• Request
Leave out any pictures and transcribe all other data below exactly.
Input data START
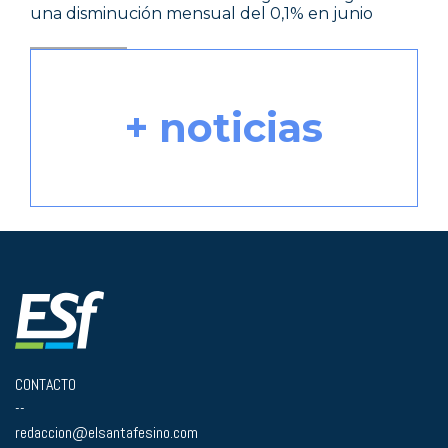
una disminución mensual del 0,1% en junio
+ noticias
CONTACTO
--
redaccion@elsantafesino.com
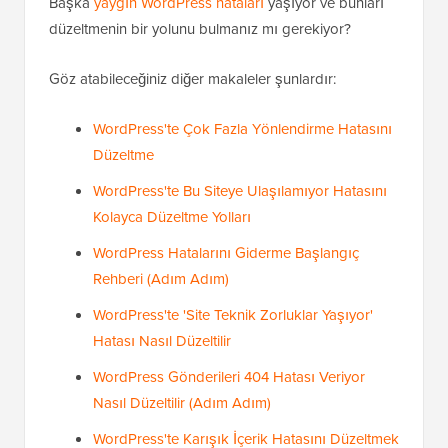
Başka
yaygın WordPress hataları
yaşıyor ve bunları
düzeltmenin bir yolunu bulmanız mı gerekiyor?
Göz atabileceğiniz diğer makaleler şunlardır:
WordPress'te Çok Fazla Yönlendirme Hatasını
Düzeltme
WordPress'te Bu Siteye Ulaşılamıyor Hatasını
Kolayca Düzeltme Yolları
WordPress Hatalarını Giderme Başlangıç
Rehberi (Adım Adım)
WordPress'te 'Site Teknik Zorluklar Yaşıyor'
Hatası Nasıl Düzeltilir
WordPress Gönderileri 404 Hatası Veriyor
Nasıl Düzeltilir (Adım Adım)
WordPress'te Karışık İçerik Hatasını Düzeltmek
Input data END
• Response below
una disminución mensual del 0,1% en junio
+ noticias
CONTACTO
--
redaccion@elsantafesino.com
Başka
yaygın WordPress hataları
yaşıyor ve bunları
düzeltmenin bir yolunu bulmanız mı gerekiyor?
Göz atabileceğiniz diğer makaleler şunlardır:
WordPress'te Çok Fazla Yönlendirme Hatasını
Düzeltme
WordPress'te Bu Siteye Ulaşılamıyor Hatasını
Kolayca Düzeltme Yolları
WordPress Hatalarını Giderme Başlangıç
Rehberi (Adım Adım)
WordPress'te 'Site Teknik Zorluklar Yaşıyor'
Hatası Nasıl Düzeltilir
WordPress Gönderileri 404 Hatası Veriyor
Nasıl Düzeltilir (Adım Adım)
WordPress'te Karışık İçerik Hatasını Düzeltmek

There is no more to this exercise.